Fixed rates fall

Katie Tucker, of John Charcol, commented: “Finally some respite from the ever upwards storming of fixed rates is in view. The swap rates that guide the price of fixed rates have been dropping over the last week and lenders have started to re-price downwards to reflect this. Opinion is split as to whether the MPC will see fit to impose another Bank rate rise in September, so borrowers should be putting themselves in the best position for either.

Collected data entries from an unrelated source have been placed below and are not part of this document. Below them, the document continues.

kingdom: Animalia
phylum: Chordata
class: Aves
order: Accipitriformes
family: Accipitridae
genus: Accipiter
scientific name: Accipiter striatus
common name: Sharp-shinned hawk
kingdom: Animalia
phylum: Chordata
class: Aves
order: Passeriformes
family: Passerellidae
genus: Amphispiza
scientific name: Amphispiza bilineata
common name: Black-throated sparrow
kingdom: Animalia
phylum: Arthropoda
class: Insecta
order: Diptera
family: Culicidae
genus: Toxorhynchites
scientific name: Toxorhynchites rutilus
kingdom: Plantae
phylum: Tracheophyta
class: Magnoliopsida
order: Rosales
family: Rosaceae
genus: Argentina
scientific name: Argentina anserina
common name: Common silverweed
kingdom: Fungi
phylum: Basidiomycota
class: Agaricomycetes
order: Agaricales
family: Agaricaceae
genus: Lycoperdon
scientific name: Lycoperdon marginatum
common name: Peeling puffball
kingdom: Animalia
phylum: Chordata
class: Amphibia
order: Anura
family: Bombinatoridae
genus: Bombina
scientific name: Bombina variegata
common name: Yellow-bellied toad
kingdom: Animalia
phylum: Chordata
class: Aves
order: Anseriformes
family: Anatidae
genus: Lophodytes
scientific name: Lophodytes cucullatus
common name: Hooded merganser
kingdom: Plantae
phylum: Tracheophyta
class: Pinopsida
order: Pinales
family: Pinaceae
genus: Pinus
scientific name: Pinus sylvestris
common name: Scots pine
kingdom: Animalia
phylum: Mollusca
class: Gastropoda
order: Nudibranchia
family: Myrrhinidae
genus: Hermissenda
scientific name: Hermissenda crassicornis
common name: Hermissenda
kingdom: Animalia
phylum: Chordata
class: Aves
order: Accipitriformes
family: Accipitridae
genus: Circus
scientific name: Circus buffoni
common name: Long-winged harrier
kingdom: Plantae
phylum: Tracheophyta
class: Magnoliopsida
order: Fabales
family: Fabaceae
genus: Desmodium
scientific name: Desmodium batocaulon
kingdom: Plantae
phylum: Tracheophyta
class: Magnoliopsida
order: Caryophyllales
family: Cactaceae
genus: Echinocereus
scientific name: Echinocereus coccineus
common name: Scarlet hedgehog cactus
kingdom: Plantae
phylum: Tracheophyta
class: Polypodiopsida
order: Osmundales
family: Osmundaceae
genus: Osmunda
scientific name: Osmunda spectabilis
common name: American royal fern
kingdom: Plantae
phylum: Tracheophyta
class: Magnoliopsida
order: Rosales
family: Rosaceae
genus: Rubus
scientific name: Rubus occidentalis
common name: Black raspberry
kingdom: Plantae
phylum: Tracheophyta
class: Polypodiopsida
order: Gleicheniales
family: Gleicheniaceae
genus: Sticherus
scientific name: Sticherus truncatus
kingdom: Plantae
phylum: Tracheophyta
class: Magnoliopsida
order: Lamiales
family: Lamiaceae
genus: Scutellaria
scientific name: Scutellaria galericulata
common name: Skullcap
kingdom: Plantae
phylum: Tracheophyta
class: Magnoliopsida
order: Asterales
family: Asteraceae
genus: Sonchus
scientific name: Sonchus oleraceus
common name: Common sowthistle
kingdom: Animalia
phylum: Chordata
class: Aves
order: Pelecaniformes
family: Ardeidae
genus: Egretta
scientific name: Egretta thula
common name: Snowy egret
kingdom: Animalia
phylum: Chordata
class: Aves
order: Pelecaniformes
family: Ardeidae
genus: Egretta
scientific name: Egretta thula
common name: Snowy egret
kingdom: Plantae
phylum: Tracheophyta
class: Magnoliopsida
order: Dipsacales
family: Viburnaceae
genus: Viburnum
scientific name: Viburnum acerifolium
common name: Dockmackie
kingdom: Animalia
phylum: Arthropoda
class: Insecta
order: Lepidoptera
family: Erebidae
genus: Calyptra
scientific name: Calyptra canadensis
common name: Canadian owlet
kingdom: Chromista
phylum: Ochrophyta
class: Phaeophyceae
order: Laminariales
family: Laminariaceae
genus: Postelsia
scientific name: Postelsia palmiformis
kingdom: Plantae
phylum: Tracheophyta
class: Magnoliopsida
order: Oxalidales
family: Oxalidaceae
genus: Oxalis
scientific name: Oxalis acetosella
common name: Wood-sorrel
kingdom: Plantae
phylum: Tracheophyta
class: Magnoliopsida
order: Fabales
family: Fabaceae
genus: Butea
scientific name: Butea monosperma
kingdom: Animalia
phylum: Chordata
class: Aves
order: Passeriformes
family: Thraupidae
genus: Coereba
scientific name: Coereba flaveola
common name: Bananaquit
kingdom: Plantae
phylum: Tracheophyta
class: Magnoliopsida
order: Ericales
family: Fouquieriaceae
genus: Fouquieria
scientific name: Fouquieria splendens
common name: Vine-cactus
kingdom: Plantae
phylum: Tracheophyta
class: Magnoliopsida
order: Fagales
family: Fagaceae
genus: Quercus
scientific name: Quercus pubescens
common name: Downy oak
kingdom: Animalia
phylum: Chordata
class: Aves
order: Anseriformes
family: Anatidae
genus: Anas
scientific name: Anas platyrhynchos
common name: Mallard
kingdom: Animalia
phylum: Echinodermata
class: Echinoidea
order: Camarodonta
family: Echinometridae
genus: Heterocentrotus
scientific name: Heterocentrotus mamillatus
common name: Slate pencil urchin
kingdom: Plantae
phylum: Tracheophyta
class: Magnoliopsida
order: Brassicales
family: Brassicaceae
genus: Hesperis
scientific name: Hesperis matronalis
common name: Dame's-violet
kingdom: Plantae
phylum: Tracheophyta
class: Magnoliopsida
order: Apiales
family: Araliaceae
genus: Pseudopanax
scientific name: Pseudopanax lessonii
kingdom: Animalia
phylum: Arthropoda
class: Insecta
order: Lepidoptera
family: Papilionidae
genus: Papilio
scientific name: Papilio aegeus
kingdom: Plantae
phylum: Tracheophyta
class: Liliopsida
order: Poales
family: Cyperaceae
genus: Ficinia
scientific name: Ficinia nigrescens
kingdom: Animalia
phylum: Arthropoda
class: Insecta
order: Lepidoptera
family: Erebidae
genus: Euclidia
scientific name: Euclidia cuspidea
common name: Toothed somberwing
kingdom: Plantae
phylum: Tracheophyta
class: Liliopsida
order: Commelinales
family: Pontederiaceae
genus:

“Whilst it is encouraging to see inflation fall, the recent drop from 2.4% to 1.9% is steep, and it would not be surprising to see it creep back over the magical two percent mark again next quarter to even out. The summer floods have seen agriculture and other businesses suffer considerably, and the rebuilding of these will be doubly hard if credit continues to be scarce following the crunch in the US non-conforming market. All of this will keep the cost of borrowing high, so another rate rise is not completely off the cards. However, we expect to see between five and seven hundred thousand borrowers remortgage from fixed rates to a higher alternative before the end of this year, which will have a knock-on effect on the rest of the economy, including high street spending. The most important factor in the decision is that the Bank rate hikes thus far have by no means had their full effect yet, so it would not be unreasonable for the MPC to hold off a further increase until the waves have actually reached the shore.”